Random mutations, chance, are what a quasispecies is all about. The fact there are variants within a quasispecies that are resistant to any drug you happen to think up is 100% totally normal. Its not ‘miraculous’ or ‘proof of a Designer’ any more than water freezing at 32 F.

Thats just what quasispecies do. Thats just what water does. Its chemistry, not magic.

Fantastic review of quasispecies– You all should read it 🙂


  1. #1 Optimus Primate
    April 6, 2010

    Looks like it costs $31.50 to download and read. Unless I’m just missing something (which, on second thought, is entirely likely).

    Your summary is great, though. Thanks!

  2. #2 ERV
    April 6, 2010

    DANG IT!

    The PubMed page has a ‘Elsevier full text’ icon on it, so I thought everyone would be able to read it.

    DANG IT!

  3. #3 Michael Mathison
    April 6, 2010

    Since you’re a researcher studying evolution of HIV, I wonder if I could ask you about a study I read some years back. The NYT Science section carried an article on FIV in wild African cats. The key finding was that nearly the entire wild population of lions, cheetahs etc. carries FIV. The FIV virus rapidly kills T cells just as HIV does. However, the wild cats created new T cells just as fast as the virus destroyed them. As a result, the cats stayed healthy despite FIV infection. Are you familiar with this research?
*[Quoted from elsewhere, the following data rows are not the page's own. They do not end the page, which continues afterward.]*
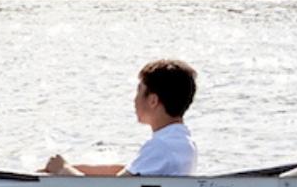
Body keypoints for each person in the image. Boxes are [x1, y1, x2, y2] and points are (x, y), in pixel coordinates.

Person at [44, 60, 199, 177]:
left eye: (139, 91)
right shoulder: (180, 141)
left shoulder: (161, 146)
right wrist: (74, 167)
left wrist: (63, 170)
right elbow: (128, 172)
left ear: (153, 100)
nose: (134, 99)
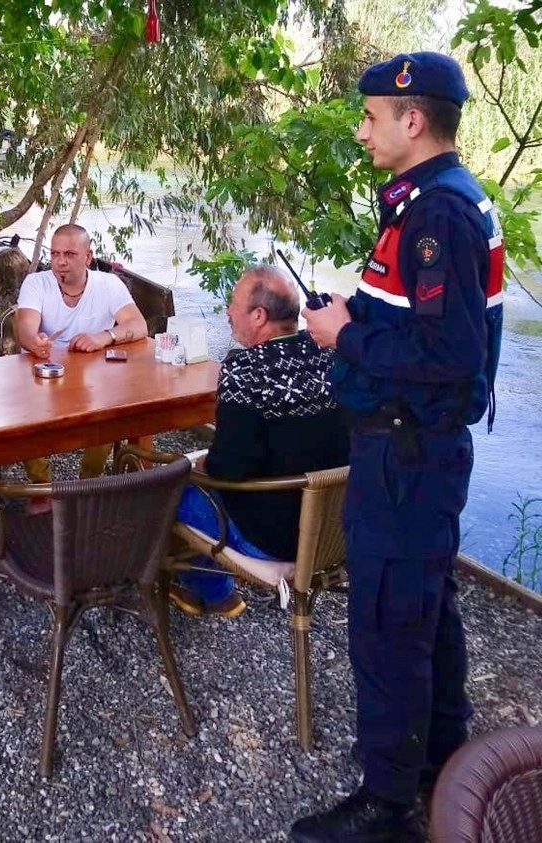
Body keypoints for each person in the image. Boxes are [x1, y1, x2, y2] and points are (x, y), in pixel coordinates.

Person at [292, 52, 504, 843]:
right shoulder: (435, 199)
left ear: (413, 120)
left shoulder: (437, 215)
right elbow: (426, 326)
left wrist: (345, 335)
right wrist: (359, 314)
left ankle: (389, 807)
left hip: (407, 455)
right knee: (424, 607)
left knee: (387, 619)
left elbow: (450, 358)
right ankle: (441, 754)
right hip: (417, 453)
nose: (362, 130)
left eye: (372, 116)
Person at [171, 265, 349, 618]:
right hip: (340, 535)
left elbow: (230, 469)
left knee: (170, 486)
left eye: (233, 304)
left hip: (275, 542)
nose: (227, 311)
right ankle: (206, 589)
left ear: (258, 315)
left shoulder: (246, 369)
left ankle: (217, 592)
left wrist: (200, 465)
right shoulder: (336, 356)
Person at [15, 223, 148, 510]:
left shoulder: (108, 284)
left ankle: (89, 483)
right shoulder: (37, 283)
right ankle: (41, 487)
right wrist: (34, 340)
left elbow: (138, 325)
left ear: (88, 256)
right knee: (22, 418)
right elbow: (24, 327)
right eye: (55, 254)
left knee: (108, 412)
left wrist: (104, 337)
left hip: (93, 379)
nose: (60, 261)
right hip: (44, 374)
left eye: (70, 254)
Doesn’t it suggest that the immunodeficiency viruses may have evolved first in cats, given that these cat species have evolved a defense mechanism for coping with the virus?

  4. #4 RIchard Jefferys
    April 6, 2010

    @Optimus Primate
    There’s an email address for the author, emailing and asking nicely for a PDF reprint often works.

    @Michael Mathison
    CD4 depletion has been documented in infected animals in the wild:

  5. #5 Optimus Primate
    April 6, 2010

    Thanks for the tip, Richard! I’ll try that.

  6. #6 eddie
    April 7, 2010

    I thought we were all quasispecies. I mean, humans are not all clones. Nor are other animals, plants of bacteria. Something this obvious shouldn’t have such a wow factor.
    Having said that, the information theory modelling and hypothesis testing is great.

    Biodiversity seems to me to extend the concept to whole ecosystems.

  7. #7 nejishiki
    April 8, 2010

    Quasispecies theory, as first formulated by Eigen, assumes that there is a set of sequences with a positive rate of reproduction, among which there is a master sequence, which has the highest rate. The master sequence will remain as such as long as the error rate of reproduction stays below the Error Threshold. There are a few assumptions involved that don’t necessarily apply to larger organisms:
    -Comparatively few neutral mutations.
    -Several reasonably fit mutants around the master sequence.
    -The model is deterministic, holding for large populations.

  8. #8 eddie
    April 8, 2010

    Thanks for that, nejishiki. Although I’m not too happy with Eigen’s idea of a ‘master sequence’. Of the bullet points;
    – I think that’s why it’s better to think in terms of genes rather than organisms.
    – Isn’t the best sequence that which is most successful given the circumstances? Both are subject to unpredictable change.
    – Large populations are diverse and, even with the same diversity of aleles, may have different best sequences’ in different environments.
    Again, I’m not critiquing you but Eigen (as reported). Thanks for taking the time to respond. I’m off to read more on the guy.

  9. #9 eddie
    April 8, 2010

    Yeah. Who am I to critique Eigen. I’m merely an interested amateur who’s read others more qualified to do so. I had read of the ideas of Eigen, both the quasispecies on and his ideas on abiogenesis, but didn’t know the name until now.

  10. #10 Laura
    April 9, 2010

    I was going to be all, “heck, HIV relies on random replication errors to get from gag to pol!” Then I looked it up and discovered (contrary to what I was taught in 2nd-year microbiology) that there’d actually been an element directly facilitating this all along.

  11. #11 Antonio Mas
    July 20, 2011

    Thank you very much for your comments about our review!